Alla base del problema, spiega il volume ci sono stadi desueti con un’età media che ormai sfiora i 64 anni: nessun impianto italiano è considerato dall’Uefa in categoria elite. Un esempio il modello Germania dove gli stadi nel periodo 2003-2012 hanno fatto invece registrare incrementi al botteghino del 113 per cento e concorrono per quasi un terzo ai ricavi complessivi del massimo campionato teutonico. Buona anche la performance della Liga, con un 57 per cento in più, a fronte dell’11% in più in Italia.

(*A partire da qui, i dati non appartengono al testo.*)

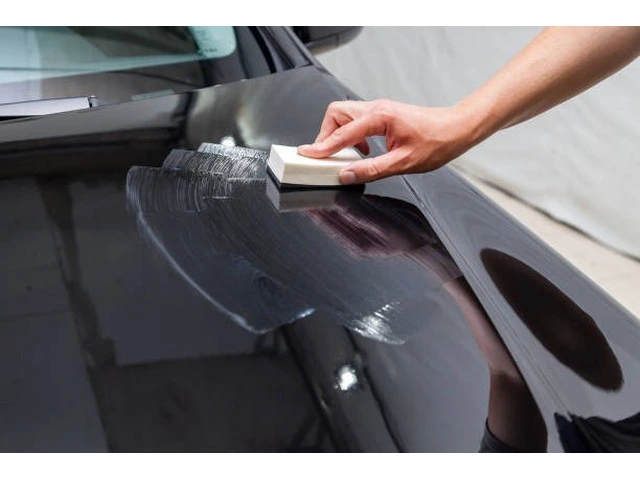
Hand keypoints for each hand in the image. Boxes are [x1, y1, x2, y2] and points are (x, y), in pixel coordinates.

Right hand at [297, 99, 480, 184]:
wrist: (457, 129)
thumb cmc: (438, 142)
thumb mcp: (403, 163)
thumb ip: (371, 170)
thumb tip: (347, 174)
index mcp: (379, 118)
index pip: (341, 133)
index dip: (322, 147)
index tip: (307, 155)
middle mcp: (376, 109)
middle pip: (335, 114)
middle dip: (325, 135)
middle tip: (325, 156)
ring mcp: (379, 110)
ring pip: (344, 115)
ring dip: (338, 135)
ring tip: (344, 156)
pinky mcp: (382, 115)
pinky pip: (356, 121)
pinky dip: (351, 135)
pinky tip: (363, 152)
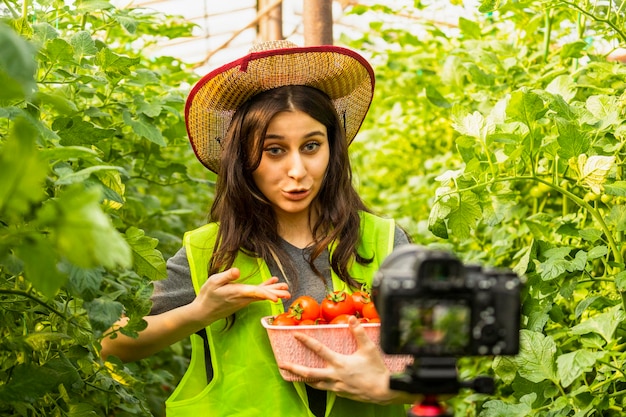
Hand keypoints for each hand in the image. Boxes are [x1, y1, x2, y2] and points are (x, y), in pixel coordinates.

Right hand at [190, 268, 290, 326]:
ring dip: (274, 291)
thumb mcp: (213, 282)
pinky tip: (272, 282)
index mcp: (237, 292)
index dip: (267, 294)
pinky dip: (265, 288)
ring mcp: (244, 299)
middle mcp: (243, 298)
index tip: (277, 298)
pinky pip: (257, 294)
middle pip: (262, 295)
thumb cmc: (208, 295)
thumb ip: (226, 276)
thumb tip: (237, 271)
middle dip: (276, 293)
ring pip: (261, 295)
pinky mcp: (243, 299)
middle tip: (288, 293)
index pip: (255, 293)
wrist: (204, 311)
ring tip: (286, 288)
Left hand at [278, 315, 421, 404]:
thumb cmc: (376, 370)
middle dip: (294, 368)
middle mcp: (334, 376)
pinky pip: (323, 388)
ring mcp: (336, 386)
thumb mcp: (368, 349)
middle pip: (308, 373)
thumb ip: (359, 332)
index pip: (319, 349)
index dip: (306, 341)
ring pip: (314, 383)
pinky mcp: (339, 393)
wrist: (383, 391)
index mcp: (340, 363)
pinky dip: (315, 384)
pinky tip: (314, 381)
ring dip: (302, 378)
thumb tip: (351, 318)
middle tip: (282, 365)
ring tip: (293, 374)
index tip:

Serie A indietro anche nel settore delle sponsorizzazioni e delle attività commerciali, mentre risulta leggermente più avanti sul fronte (più che altro una necessità) del taglio dei costi, a partire da quello del lavoro.

La colpa, insomma, non è soltanto della crisi, ma anche di un sistema che ha bisogno sempre più urgente di riforme. Hanno fatto parecchio scalpore, a questo proposito, le parole del patron napoletano Aurelio De Laurentiis: ”Una Federcalcio matrigna, da noi finanziata, e i connubi tra Lega e Figc, ci hanno portato a un calcio figlio di un dio minore a livello europeo”, ha spiegato. ”Bisogna uscire da un atteggiamento farisaico e avere il coraggio di fare scelte: su infrastrutture, compatibilità del numero squadre, una riforma dei campionati tenendo conto dell’auto consistenza e delle qualità delle squadre ha aggiunto il numero uno della Lazio, Claudio Lotito “Oggi abbiamo campionati ridicoli, la mia proposta e’ di portare a 18 squadre la Serie A e la Serie B”.

Niente di più facile che delle due proposte (che potrebbero contare su una maggioranza trasversale di favorevoli, anche in ottica di nuova legge sugli stadi e redistribuzione deidiritti tv del prossimo triennio) si torni a parlare in occasione del prossimo consiglio di Lega.